The University of Cambridge is rich in history - its famous Colleges and University buildings attract visitors from all over the world. But the University's museums and collections also hold many treasures which give an exciting insight into some of the scholarly activities, both past and present, of the University's academics and students.
The University of Cambridge is one of the world's oldest universities and leading academic centres, and a self-governed community of scholars. Its reputation for outstanding academic achievement is known world-wide and reflects the intellectual achievement of its students, as well as the world-class original research carried out by the staff of the University and the Colleges.
Many of the University's customs and unusual terminology can be traced to roots in the early years of the University's long history, and this booklet looks to the past to find the origins of much that is distinctive in the University of today.
The university occupies a central location within the city of Cambridge, with the students taking up a significant proportion of the town's population and heavily affecting the age structure. Most of the older colleges are situated nearby the city centre and river Cam, along which it is traditional to punt to appreciate the buildings and surroundings.
Cambridge is a collegiate university, meaning that it is made up of self-governing and independent colleges, each with its own property and income. Most colleges bring together academics and students from a broad range of disciplines, and within each faculty, school or department within the university, academics from many different colleges will be found.
Accommodation is served by each college individually, and varies strongly. Most colleges own houses and flats within Cambridge, but can also offer rooms for undergraduates for all three years of study. The Accommodation Service is also available to help organise private rented accommodation in the town.
The academic year is divided into three academic terms, determined by the Statutes of the University. Michaelmas term lasts from October to December; Lent term from January to March; and Easter term from April to June.
The University of Cambridge has research departments and teaching faculties in most academic disciplines. All research and lectures are conducted by university departments. The colleges are in charge of giving or arranging most supervisions, student accommodation, and funding most extracurricular activities.
The university has over 100 libraries. The Cambridge University Library is the central research library, which holds over 8 million volumes. It is a legal deposit library, therefore it is entitled to request a free copy of every book published in the UK and Ireland.
Cambridge University operates eight arts, cultural, and scientific museums, and a botanic garden.
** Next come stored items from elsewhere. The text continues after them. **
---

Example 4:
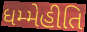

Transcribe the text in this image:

ધમ્મેહીતિ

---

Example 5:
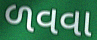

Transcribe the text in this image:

ળવવા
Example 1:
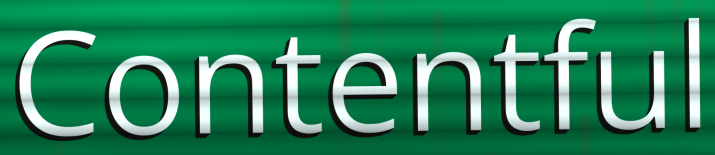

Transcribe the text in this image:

Contentful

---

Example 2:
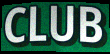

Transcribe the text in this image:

CLUB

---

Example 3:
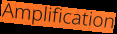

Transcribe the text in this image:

Amplification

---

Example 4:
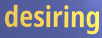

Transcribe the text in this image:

desiring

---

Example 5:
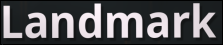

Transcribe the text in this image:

Landmark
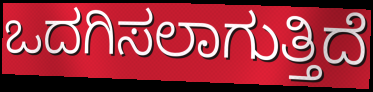
ಒದಗಿಸಲಾಗುತ್ತಿದೆ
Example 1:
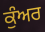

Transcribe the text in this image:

ਕੁੰਅਰ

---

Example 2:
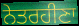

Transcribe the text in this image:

ਨੇਤਰਹੀਣਾ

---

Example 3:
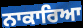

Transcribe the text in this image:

ਨਾਕਾਰਿਆ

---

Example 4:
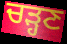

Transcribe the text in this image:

ਚੜ੍ਹਣ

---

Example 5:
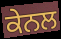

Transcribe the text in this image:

ਕੇਨਲ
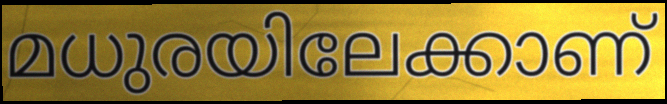
മധുരയിലേക്കാണ്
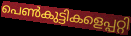
പെൺകുട്ടികളെപ്പറ്റി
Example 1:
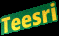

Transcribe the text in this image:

Teesri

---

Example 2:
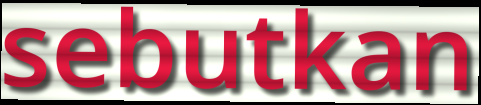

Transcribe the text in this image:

sebutkan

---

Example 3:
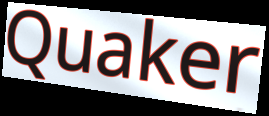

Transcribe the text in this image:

Quaker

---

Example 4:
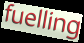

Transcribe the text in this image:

fuelling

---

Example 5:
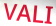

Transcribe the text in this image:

VALI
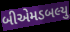
બીએમડબલ્યુ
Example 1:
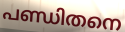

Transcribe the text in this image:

പണ്ഡിതനെ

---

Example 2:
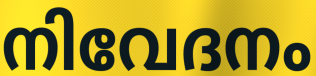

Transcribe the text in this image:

നിവേദനം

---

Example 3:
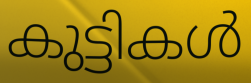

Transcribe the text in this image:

കുട്ടികൾ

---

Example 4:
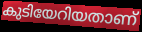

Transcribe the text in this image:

കുടിയേറിയതാണ്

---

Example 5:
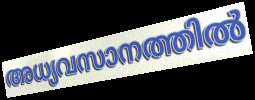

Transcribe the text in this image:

അധ്യവസാനത്തിൽ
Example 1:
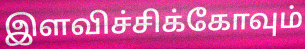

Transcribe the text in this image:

இளவிச்சிக்கோவும்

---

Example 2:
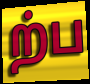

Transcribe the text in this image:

ற்ப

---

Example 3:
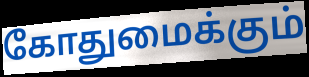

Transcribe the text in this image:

கோதுமைக்கும்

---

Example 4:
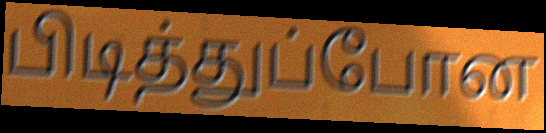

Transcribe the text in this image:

பிடித்துப்போன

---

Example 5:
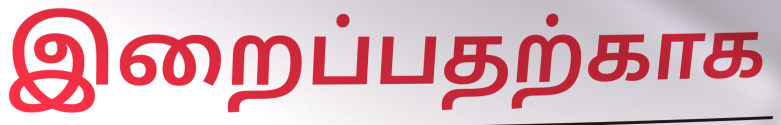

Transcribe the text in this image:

இறைப்பதற்காக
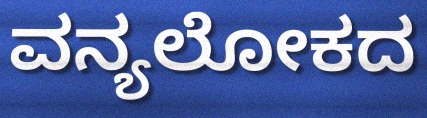
ವನ್ಯಲೋಕದ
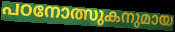
പഠനോത്സുകനുമായ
The Fitzwilliam Museum, is the art and antiquities museum, the Kettle's Yard is a contemporary art gallery, the Museum of Archaeology and Anthropology houses the university's collections of local antiquities, together with archaeological and ethnographic artefacts from around the world, the Cambridge University Museum of Zoology houses a wide range of zoological specimens from around the world and is known for its iconic finback whale skeleton that hangs outside.
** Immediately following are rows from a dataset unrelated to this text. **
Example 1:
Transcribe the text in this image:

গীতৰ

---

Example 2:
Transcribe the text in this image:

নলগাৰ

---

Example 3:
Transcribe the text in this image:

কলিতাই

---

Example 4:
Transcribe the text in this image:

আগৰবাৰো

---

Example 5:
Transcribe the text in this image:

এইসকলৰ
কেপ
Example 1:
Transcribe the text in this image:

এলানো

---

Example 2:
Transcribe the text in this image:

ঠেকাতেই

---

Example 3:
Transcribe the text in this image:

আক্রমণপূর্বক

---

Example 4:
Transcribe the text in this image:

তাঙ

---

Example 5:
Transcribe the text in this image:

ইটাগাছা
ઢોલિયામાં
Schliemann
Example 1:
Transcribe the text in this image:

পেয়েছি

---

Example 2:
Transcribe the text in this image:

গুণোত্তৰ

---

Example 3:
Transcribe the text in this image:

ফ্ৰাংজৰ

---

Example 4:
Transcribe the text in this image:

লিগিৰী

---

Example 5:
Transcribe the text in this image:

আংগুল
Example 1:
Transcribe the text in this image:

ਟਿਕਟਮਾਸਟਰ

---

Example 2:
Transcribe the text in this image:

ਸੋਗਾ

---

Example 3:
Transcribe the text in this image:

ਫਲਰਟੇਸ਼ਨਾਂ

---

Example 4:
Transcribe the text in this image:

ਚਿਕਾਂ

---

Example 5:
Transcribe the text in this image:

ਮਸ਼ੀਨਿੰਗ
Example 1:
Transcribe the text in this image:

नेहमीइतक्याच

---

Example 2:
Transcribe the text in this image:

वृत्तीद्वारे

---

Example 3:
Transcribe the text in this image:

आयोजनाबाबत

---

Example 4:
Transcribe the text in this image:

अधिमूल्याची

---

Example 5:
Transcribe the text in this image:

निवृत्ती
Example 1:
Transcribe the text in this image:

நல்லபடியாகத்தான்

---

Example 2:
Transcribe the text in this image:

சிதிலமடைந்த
The university's publishing arm, the Cambridge University Press, is the oldest printer and publisher in the world, and it is the second largest university press in the world.
The Cambridge University Students' Union (CUSU) serves to represent all the students within the University which automatically become members upon arrival.
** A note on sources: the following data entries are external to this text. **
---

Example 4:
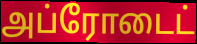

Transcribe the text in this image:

அப்ரோடைட்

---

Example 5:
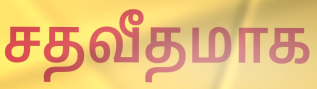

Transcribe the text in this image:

சதவீதமாக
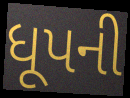
ધૂપની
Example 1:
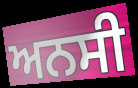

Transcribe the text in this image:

ਅਨਸੀ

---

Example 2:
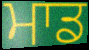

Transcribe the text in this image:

ਮਾਡ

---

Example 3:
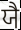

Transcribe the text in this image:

ਯੈ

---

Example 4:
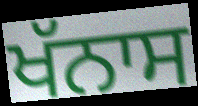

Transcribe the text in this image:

ਖੱਨਾਸ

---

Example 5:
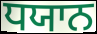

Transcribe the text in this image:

ਧਯਾਨ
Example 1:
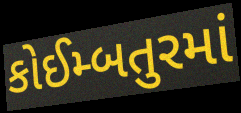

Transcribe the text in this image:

કોઈમ્બતુરમાં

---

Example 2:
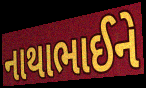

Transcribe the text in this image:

નાથાભાઈને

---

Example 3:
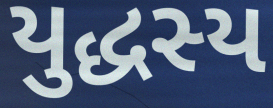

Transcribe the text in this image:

યુદ્ધસ્ય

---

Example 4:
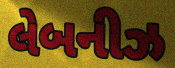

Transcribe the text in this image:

લેબનીઝ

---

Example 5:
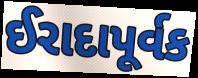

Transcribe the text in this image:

ઈરાદાપૂર્વક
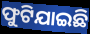
ଫୁଟିଯାଇଛି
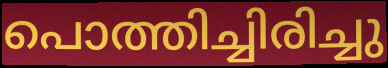
പൊത്തിച്ചിരിച്ചു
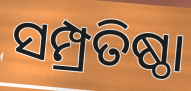
ସମ୍ପ୍ରତିଷ୍ଠା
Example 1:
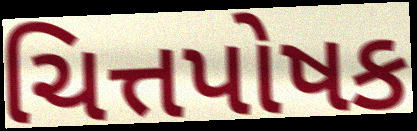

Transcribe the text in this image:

ચિત્તપોષક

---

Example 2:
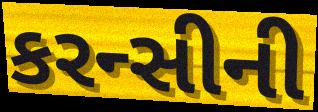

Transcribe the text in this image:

કરન્સીની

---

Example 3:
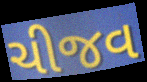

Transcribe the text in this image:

ચીજવ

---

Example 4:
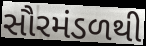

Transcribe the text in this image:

સૌરમંડળથી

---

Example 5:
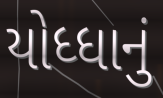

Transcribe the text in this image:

યોધ્ધાનું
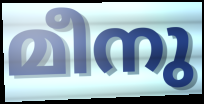
മീനു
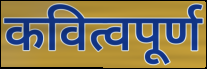
कवित्वपूर्ण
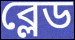
ব্লেড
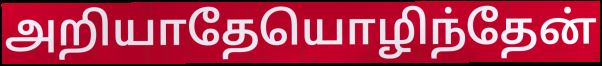
அறியாதேயொழிந்தேன்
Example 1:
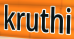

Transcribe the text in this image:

kruthi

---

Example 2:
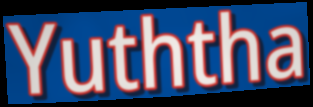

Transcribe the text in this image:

Yuththa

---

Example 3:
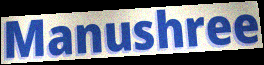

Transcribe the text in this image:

Manushree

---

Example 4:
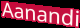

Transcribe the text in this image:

Aanandi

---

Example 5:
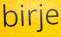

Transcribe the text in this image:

birje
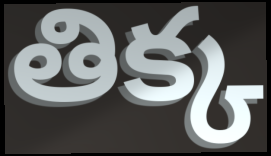
తిక్క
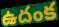
ఉదంక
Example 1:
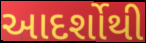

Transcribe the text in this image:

આદર્શોથી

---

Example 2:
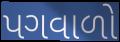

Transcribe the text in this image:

પગવાળો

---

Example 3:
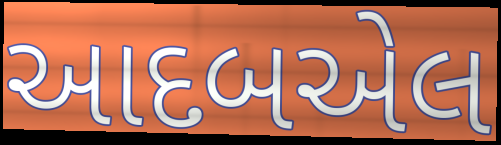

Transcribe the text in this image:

આદબએલ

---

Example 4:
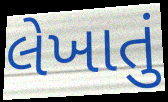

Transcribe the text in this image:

લેખાતું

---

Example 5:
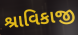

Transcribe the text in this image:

શ્રાવિકાજી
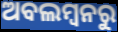
ଅବଲମ୍ବନରୁ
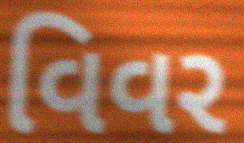
વિવર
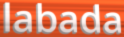
labada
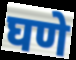
घणे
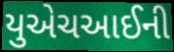
યુએચઆઈની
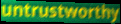
untrustworthy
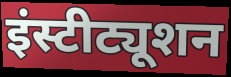
इंस्टीट्यूशन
Rowing is a particularly popular sport at Cambridge, and there are competitions between colleges, notably the bumps races, and against Oxford, the Boat Race. There are also Varsity matches against Oxford in many other sports, ranging from cricket and rugby, to chess and tiddlywinks.
Numerous student-run societies exist in order to encourage people who share a common passion or interest to periodically meet or discuss.
The largest, and only independent, student newspaper is Varsity (Cambridge). Other student publications include The Cambridge Student, which is funded by Cambridge University Students’ Union and goes to print on a fortnightly basis, and The Tab.